On Tuesday night my wife tried to go to her caucus but got turned away by the long line while she was a mile away. This got me to thinking about how strongly many of us feel and think about this Presidential election.
I believe our faith perspective should indeed inform our political positions and actions. How can they not? I also believe we can have different positions and still be faithful to Christ and to each other in community.
This leads me to the thought of how it is that in the last several years some of my best relationships are with people who are not like me and a few who think very differently than I do. There is this guy who works and lives in Nashville; he is as deliberate and introverted as I am reactive and extroverted. And yet, not but, AND YET… we have forged a friendship in the last several years that I value very much.

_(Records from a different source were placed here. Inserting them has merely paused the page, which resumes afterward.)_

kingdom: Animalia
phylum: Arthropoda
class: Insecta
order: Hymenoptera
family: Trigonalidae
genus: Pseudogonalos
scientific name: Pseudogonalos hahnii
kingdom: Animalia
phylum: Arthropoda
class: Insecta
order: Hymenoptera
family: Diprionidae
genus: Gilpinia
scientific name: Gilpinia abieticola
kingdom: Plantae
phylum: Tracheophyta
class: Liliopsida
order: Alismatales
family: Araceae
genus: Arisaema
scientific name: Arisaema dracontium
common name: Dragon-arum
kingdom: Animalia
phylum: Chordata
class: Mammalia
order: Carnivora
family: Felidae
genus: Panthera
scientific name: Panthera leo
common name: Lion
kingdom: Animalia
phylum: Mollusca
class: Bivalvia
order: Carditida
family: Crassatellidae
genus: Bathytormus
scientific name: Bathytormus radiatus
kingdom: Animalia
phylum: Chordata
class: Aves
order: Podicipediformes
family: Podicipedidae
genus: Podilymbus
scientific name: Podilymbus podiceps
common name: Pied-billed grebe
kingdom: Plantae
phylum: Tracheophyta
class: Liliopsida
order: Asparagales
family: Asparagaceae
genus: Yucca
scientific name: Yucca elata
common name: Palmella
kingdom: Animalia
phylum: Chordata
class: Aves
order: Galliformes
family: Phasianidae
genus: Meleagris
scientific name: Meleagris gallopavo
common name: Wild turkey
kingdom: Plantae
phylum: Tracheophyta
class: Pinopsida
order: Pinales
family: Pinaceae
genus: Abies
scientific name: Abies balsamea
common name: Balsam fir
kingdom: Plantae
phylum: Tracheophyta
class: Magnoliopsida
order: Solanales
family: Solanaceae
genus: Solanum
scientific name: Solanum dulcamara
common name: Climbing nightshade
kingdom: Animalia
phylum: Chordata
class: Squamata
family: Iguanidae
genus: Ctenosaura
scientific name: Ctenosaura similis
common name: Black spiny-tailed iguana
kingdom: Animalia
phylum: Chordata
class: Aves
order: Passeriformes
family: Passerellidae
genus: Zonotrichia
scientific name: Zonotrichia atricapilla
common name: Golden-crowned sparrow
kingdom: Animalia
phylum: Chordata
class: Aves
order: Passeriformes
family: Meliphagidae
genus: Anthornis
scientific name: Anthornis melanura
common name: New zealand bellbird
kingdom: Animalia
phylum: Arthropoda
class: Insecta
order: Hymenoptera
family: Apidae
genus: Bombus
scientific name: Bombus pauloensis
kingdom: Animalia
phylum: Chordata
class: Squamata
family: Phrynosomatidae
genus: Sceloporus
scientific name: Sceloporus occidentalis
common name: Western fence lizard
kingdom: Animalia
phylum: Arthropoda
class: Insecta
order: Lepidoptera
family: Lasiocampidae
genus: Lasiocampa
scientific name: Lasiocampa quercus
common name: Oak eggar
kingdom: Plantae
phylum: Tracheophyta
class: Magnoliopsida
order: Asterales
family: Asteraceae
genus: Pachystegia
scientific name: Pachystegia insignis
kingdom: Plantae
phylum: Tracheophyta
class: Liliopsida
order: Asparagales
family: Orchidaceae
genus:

It helps that he rides a bike, but sometimes he is so deliberate on the uptake that it drives me nuts.
There is another guy whom I’m a little more like, but he reads the Bible a bit differently than I do. We have grown to respect each other, at least I very much respect how he is living out his faith. We talk about once a week, and I can’t speak for him here but I look forward to our chats, even when they are ones where we are disagreeing. We often find common ground, if nothing else in our respect for one another. When we take the time to talk things through, we have what I experience as the presence of the Holy Spirit binding us together, not so much in our opinions, but in our love of Christ and the desire to share that love with others.
This second friend and I were chatting on line about how it is people who are different can still find a way to be in community together. He wrote, “My favorite story lately was the friendship between Justices Scalia and Ginsberg, even vacationing together. Two who were absolutely political opposites but able to see past their opinions and find true friendship.” I could not have made my point any better.
If Justices of the Supreme Court can both disagree and be friends in community….. it’s important for us to remember this as we enter this intense time in our culture, when so many of us feel so passionately about some very important issues of our lives. This doesn’t mean that we should lower the threshold of our passion for a particular issue, but that we should raise the bar when it comes to understanding each other’s heart.